This is something that has bothered me for a while.

We have a lot of standards and guiding principles, but a lot of it is all
in our heads, wisdom one can only get by talking about it on toolchain,
and/or breaking things and getting yelled at.

In that vein, we need some sort of Canon set of documentations, written and
maintained by toolchain themselves, articulating how things /should/ be
done as far as toolchain are concerned, without any sort of requirement
that people adhere to it, unless they want to make toolchain happy.

Python have something similar to what I propose, PEP standards. Shit, I
think I even saw some group for PHP define some set of standards for
certain things(!!!! They're learning and getting organised, quick, kill
them before they breed)

Its also sad we don't really have any canonicalised representation of any
toolchain agreements that have been established at hackathons, they're
basically invisible or hiding on individual members blogs. As is the best
practices for various problems also hidden on various blogs ( see also
version numbers should be boring )

And this creates substantial problems for discovery and recall, as well as
having a significant point-of-failure if any of the individuals maintaining
those auxiliary sites get eaten by a SIGBUS

As such, I propose a very rudimentary idea:

Toolchain

This is the top namespace

Toolchain::Standards

This is an index of various standards and guidelines

Toolchain::Standards::<name>

Where <name> is \d{4}_\w+ , for example 0001_Versions

Numericalization is intended to make it clear which standards are "newer"
and which are "older" instead of just having a pure Alnum sort.

Toolchain::Standards itself should be an index of the standards grouped
under several headings, with a short brief under each.

Understandably, this is not necessary for metacpan which will show
abstracts naturally, but we may want briefs larger than a standard
abstract, and we want to optimise for offline consumption also.

Task to complete: Condense the paragraph of the toolchain standards proposal above that begins "Its also sad we don't really have" into a short bulleted list of its main points.

Excerpted records:

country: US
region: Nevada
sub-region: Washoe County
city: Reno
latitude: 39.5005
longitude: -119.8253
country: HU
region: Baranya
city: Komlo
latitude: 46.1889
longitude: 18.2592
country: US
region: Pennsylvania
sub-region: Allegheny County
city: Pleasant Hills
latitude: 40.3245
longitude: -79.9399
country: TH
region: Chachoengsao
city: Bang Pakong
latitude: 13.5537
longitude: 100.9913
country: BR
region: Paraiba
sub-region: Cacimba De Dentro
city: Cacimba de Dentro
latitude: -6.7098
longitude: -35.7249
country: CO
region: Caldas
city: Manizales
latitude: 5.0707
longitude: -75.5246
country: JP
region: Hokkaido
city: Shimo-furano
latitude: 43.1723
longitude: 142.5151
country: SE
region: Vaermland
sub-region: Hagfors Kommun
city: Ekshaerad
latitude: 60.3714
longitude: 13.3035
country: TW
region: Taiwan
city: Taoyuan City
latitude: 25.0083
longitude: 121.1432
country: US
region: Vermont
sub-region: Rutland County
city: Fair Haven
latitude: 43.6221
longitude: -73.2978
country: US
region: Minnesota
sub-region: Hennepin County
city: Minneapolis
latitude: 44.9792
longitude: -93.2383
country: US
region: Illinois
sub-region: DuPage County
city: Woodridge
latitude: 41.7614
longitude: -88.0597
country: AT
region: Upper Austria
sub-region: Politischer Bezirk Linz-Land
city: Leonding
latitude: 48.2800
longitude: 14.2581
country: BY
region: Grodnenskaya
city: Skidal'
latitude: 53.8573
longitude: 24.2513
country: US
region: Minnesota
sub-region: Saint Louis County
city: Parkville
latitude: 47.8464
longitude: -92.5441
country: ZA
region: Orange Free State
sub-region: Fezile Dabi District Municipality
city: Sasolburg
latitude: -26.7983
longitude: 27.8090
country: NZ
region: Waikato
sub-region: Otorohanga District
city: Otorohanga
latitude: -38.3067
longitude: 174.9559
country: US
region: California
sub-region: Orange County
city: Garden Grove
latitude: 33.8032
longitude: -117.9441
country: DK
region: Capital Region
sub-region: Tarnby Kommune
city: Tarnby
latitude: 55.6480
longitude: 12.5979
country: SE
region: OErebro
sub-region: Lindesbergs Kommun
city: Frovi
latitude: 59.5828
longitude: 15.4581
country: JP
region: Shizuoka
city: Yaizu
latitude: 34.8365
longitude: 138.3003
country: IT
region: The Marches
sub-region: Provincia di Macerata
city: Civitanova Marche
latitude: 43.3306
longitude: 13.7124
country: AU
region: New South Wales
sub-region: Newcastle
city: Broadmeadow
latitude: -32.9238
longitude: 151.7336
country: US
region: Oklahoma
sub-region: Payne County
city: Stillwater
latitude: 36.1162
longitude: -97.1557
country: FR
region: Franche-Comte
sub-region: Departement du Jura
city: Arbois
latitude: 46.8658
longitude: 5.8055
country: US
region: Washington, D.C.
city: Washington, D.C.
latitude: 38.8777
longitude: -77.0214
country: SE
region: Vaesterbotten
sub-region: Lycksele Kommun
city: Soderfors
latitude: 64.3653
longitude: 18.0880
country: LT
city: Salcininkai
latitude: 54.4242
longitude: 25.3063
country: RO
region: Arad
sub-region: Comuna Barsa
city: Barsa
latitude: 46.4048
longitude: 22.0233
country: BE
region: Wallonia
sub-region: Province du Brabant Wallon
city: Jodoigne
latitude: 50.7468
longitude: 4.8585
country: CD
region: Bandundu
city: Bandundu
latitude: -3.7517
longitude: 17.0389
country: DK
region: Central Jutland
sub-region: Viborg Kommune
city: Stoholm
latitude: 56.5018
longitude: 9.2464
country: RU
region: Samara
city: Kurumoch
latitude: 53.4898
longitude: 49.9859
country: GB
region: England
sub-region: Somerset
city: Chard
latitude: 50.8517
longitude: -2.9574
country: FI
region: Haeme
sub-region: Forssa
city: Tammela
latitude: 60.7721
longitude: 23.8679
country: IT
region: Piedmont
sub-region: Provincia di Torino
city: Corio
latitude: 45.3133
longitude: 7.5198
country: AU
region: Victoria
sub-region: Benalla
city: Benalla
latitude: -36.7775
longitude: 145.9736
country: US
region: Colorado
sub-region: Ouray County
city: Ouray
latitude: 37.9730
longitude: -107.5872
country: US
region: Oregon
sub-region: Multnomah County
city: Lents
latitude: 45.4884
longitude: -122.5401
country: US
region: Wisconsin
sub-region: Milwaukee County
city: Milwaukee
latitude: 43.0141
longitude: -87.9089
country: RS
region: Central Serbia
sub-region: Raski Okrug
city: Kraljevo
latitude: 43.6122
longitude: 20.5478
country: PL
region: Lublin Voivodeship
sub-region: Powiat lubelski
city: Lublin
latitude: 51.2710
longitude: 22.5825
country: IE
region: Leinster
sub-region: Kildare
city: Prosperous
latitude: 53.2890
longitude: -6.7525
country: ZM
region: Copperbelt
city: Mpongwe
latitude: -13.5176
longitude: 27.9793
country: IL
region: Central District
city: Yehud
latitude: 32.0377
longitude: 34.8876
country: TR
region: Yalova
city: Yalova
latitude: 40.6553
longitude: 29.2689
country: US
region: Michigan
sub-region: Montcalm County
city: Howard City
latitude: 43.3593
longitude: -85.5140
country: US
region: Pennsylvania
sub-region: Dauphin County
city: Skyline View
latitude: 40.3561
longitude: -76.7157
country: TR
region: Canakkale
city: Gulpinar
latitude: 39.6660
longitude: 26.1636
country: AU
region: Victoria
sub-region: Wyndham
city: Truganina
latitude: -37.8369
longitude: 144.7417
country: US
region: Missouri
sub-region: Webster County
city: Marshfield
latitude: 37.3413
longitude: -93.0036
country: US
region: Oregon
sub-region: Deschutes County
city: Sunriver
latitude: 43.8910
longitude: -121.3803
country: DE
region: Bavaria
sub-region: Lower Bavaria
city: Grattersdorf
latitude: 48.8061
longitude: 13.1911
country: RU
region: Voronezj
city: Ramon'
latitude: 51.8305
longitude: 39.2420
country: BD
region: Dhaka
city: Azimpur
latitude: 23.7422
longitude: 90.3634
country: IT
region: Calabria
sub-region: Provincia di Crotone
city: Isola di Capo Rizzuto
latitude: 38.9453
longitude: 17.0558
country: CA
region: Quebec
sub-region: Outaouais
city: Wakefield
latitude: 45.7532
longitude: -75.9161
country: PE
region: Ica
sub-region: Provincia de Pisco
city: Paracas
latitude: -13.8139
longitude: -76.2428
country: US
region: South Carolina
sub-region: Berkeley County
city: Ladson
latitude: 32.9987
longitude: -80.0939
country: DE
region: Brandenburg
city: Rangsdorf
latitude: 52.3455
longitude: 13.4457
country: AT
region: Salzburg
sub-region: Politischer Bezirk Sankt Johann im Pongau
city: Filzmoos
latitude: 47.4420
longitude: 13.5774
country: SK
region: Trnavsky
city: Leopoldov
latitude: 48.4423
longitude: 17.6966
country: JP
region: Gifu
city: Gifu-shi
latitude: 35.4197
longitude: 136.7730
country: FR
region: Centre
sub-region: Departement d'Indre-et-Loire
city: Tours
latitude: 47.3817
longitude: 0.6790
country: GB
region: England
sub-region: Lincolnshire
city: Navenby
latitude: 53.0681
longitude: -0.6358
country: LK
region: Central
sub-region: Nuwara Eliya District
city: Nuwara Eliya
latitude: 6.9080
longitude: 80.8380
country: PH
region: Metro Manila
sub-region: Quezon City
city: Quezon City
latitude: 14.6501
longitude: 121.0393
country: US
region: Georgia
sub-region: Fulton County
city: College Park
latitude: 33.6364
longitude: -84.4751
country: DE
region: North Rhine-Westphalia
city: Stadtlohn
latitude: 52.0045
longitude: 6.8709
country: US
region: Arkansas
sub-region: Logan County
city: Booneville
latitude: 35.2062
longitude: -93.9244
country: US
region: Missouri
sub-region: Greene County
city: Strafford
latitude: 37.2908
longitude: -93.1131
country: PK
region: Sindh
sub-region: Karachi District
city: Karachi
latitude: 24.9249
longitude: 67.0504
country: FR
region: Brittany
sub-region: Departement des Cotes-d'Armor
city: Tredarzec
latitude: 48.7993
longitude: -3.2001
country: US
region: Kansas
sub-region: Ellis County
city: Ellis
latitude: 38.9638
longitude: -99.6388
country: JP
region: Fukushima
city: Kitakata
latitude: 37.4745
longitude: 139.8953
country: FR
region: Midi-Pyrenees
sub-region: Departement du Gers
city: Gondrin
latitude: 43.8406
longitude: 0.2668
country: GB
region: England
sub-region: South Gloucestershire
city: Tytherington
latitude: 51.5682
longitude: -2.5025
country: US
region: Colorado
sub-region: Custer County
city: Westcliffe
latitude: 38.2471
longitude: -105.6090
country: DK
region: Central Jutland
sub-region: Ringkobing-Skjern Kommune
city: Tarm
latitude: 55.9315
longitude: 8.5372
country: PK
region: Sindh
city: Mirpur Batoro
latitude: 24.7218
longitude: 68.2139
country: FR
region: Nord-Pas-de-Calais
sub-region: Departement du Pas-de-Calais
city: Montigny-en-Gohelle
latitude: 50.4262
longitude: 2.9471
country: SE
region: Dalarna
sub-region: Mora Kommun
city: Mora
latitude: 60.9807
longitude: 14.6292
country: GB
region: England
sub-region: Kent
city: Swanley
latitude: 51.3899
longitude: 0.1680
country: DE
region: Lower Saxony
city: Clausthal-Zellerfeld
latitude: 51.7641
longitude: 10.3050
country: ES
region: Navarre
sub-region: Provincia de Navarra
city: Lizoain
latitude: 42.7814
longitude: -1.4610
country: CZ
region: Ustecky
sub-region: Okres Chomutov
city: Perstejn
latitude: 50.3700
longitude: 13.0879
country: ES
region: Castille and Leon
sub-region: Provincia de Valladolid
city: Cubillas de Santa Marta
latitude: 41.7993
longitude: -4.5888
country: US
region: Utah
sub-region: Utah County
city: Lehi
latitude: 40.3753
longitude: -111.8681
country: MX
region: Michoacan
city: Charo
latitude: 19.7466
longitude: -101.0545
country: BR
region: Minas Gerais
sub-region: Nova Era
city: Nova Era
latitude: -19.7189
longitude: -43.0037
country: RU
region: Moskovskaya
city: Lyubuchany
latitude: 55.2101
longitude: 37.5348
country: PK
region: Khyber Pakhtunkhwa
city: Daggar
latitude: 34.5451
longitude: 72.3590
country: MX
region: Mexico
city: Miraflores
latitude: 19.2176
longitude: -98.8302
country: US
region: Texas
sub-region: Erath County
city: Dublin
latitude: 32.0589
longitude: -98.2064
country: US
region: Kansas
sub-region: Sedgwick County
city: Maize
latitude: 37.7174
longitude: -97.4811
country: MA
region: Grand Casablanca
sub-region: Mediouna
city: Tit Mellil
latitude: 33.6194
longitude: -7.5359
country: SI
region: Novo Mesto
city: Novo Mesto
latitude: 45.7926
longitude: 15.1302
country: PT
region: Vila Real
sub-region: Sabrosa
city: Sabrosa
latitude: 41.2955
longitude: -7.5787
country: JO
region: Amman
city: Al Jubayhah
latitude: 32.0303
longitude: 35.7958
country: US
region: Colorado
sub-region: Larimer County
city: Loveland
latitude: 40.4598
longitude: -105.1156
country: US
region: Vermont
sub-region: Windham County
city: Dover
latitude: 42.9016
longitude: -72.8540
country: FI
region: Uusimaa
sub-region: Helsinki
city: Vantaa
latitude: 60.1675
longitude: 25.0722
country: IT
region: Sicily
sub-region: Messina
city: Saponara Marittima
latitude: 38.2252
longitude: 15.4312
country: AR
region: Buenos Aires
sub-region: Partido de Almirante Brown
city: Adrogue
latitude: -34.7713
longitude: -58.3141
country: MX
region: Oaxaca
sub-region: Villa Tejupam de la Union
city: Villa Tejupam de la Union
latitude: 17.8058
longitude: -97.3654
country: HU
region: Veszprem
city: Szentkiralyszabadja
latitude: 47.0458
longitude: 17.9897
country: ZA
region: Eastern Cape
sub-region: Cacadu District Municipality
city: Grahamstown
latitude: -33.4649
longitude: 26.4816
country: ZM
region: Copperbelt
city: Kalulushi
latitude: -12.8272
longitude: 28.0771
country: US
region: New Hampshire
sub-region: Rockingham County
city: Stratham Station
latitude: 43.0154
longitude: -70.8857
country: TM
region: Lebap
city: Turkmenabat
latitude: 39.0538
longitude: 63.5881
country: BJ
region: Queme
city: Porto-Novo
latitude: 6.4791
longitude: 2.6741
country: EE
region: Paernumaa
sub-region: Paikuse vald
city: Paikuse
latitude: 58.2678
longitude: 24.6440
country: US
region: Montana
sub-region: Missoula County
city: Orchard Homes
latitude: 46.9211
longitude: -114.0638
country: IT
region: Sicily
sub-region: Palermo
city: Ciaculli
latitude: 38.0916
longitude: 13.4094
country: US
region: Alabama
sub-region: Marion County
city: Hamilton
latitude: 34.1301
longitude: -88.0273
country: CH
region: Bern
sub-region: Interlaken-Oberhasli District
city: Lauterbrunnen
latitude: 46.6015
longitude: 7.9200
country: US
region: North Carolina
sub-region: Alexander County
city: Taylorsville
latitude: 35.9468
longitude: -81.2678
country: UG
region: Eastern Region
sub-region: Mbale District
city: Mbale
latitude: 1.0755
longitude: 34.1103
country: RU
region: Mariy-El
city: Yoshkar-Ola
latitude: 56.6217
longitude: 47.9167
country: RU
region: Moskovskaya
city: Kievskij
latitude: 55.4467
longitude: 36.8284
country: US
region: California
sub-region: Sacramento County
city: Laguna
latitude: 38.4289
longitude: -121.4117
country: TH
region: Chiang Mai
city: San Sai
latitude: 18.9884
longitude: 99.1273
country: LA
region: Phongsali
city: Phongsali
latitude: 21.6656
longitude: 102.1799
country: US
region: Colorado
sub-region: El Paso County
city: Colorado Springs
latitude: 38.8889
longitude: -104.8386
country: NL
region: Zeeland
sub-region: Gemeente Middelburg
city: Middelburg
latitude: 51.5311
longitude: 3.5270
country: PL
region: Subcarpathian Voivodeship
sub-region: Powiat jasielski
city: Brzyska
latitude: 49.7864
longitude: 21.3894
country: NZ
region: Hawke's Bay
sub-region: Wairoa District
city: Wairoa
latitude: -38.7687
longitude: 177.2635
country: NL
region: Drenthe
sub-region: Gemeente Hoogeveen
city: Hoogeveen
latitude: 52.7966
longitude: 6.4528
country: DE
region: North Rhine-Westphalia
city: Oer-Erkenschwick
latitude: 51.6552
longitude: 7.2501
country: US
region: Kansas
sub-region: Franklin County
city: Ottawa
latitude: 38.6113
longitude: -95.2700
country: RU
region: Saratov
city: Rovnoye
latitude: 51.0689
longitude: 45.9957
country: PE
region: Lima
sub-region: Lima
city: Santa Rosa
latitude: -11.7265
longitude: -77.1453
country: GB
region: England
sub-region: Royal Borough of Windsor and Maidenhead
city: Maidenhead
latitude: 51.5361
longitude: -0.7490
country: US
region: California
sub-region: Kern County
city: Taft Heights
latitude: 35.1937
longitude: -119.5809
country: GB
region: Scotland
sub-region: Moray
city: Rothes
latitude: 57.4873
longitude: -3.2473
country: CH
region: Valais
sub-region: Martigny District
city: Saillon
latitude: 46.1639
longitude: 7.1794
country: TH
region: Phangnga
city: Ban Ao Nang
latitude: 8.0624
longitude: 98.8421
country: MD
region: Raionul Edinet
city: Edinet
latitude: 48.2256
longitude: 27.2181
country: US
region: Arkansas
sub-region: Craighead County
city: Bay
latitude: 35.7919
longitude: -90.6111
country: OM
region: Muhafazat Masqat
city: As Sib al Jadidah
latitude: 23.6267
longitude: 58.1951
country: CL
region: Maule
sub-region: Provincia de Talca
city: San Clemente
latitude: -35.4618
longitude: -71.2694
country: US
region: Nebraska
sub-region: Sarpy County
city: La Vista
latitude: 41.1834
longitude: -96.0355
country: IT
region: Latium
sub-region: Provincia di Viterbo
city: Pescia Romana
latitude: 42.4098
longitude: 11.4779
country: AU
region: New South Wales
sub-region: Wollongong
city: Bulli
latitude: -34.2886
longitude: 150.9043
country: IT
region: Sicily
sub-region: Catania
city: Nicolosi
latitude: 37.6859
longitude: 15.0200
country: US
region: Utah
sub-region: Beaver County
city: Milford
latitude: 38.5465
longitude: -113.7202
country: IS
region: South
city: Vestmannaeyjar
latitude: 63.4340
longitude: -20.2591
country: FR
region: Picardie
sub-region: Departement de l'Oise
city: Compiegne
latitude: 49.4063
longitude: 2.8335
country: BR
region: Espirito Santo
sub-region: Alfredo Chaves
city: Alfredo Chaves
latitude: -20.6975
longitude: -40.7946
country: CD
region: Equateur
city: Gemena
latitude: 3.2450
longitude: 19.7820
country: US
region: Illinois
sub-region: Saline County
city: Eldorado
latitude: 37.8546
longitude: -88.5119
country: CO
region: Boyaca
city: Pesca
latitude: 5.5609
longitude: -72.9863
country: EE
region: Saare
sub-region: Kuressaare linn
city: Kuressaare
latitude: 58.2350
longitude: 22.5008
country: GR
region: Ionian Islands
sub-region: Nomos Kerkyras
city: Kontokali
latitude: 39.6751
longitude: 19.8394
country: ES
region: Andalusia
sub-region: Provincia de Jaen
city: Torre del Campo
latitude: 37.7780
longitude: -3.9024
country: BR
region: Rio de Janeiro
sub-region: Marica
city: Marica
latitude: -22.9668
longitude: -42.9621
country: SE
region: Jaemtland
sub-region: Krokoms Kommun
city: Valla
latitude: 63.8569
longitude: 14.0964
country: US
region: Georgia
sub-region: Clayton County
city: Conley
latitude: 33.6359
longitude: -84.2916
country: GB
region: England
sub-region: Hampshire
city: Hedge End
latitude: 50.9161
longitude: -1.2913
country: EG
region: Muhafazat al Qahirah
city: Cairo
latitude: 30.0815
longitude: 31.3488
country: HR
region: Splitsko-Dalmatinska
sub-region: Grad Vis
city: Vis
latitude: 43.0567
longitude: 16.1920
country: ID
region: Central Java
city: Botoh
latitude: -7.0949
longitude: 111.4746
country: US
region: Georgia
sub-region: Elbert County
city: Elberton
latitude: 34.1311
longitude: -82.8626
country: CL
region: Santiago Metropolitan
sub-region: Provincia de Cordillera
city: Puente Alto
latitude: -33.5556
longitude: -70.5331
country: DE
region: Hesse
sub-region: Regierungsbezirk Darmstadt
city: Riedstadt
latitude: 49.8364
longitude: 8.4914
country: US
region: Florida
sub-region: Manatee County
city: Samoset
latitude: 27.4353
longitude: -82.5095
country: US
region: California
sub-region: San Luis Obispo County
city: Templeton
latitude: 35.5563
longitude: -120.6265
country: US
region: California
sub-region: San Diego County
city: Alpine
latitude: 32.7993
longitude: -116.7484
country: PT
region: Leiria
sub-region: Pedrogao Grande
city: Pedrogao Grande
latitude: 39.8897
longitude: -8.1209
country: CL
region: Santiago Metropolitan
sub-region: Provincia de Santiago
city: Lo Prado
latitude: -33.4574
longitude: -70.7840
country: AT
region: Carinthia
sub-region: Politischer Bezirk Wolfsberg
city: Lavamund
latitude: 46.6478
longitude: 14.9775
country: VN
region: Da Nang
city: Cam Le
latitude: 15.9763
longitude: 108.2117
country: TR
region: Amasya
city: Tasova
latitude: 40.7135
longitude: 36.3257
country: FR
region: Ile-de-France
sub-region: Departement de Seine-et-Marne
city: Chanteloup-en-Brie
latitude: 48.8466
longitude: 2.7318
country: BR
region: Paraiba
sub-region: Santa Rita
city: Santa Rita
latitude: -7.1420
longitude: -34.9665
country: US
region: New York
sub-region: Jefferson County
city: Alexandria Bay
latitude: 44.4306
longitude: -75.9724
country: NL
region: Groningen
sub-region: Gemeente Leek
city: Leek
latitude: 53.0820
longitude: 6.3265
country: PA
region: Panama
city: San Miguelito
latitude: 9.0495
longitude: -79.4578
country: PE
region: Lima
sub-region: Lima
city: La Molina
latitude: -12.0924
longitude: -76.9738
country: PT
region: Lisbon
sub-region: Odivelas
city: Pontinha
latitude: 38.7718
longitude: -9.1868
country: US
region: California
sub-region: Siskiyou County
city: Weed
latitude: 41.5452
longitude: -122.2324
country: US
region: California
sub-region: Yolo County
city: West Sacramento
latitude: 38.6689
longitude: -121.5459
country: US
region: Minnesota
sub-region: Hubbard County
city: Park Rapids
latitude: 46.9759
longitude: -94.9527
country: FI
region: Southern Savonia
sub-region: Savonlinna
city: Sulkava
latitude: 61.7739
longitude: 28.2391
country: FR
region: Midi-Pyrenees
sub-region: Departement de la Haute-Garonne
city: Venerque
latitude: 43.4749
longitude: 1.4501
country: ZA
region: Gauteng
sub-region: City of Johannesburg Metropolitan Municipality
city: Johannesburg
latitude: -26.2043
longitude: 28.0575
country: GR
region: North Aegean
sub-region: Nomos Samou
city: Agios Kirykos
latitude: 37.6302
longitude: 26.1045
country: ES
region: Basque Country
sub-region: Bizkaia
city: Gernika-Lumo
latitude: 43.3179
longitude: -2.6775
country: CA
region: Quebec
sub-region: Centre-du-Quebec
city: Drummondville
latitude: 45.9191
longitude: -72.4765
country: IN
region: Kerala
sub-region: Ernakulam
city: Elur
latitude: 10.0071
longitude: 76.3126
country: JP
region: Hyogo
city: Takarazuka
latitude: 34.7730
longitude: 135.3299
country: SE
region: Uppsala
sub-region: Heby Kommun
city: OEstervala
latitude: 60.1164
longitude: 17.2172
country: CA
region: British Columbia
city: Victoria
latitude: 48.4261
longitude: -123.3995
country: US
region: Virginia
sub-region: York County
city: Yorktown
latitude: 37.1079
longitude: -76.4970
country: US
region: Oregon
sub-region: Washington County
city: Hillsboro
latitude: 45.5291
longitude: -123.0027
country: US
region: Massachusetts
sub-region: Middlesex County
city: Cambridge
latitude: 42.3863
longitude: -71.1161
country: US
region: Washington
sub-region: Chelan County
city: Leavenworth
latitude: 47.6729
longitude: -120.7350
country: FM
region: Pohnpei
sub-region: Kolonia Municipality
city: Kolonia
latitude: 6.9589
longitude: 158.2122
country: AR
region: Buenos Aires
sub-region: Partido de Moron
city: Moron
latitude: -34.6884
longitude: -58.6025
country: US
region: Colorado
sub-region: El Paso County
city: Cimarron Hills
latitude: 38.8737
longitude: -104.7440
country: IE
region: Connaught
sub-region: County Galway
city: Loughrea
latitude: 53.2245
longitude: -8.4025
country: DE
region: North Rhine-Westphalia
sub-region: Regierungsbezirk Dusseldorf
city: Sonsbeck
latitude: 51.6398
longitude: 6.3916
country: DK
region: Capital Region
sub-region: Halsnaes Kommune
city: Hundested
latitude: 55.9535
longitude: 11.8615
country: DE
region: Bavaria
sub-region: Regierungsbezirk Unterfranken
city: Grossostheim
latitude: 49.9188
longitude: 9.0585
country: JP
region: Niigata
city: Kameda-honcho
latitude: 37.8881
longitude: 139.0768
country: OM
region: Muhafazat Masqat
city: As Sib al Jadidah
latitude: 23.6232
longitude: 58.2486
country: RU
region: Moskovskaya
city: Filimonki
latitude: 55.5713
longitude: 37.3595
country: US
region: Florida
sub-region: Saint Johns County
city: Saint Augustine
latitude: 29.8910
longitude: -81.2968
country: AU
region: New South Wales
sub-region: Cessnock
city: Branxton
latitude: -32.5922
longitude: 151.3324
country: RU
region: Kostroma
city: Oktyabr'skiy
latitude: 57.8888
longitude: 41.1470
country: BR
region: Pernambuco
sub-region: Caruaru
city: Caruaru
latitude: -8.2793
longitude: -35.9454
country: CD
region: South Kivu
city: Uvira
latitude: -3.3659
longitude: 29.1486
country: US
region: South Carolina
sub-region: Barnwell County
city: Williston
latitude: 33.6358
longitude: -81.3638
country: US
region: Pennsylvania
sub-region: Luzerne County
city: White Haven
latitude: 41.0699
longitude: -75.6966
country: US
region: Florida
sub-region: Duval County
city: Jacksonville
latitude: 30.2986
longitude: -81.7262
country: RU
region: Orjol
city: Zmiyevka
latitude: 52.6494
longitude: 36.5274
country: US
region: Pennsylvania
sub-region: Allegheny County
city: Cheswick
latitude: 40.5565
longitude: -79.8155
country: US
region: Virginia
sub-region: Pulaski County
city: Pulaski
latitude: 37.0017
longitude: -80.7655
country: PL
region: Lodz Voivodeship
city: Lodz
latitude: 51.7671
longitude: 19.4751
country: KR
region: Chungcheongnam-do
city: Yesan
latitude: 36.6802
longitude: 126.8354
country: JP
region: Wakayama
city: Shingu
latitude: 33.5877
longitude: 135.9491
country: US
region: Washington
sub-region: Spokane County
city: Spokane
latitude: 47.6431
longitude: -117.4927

Solution for this task:
- Toolchain agreements reached at hackathons have no canonical written record.
- Those agreements are effectively invisible or hidden on individual members' blogs.
- Best practices for various problems are likewise scattered across blogs (for example, "version numbers should be boring").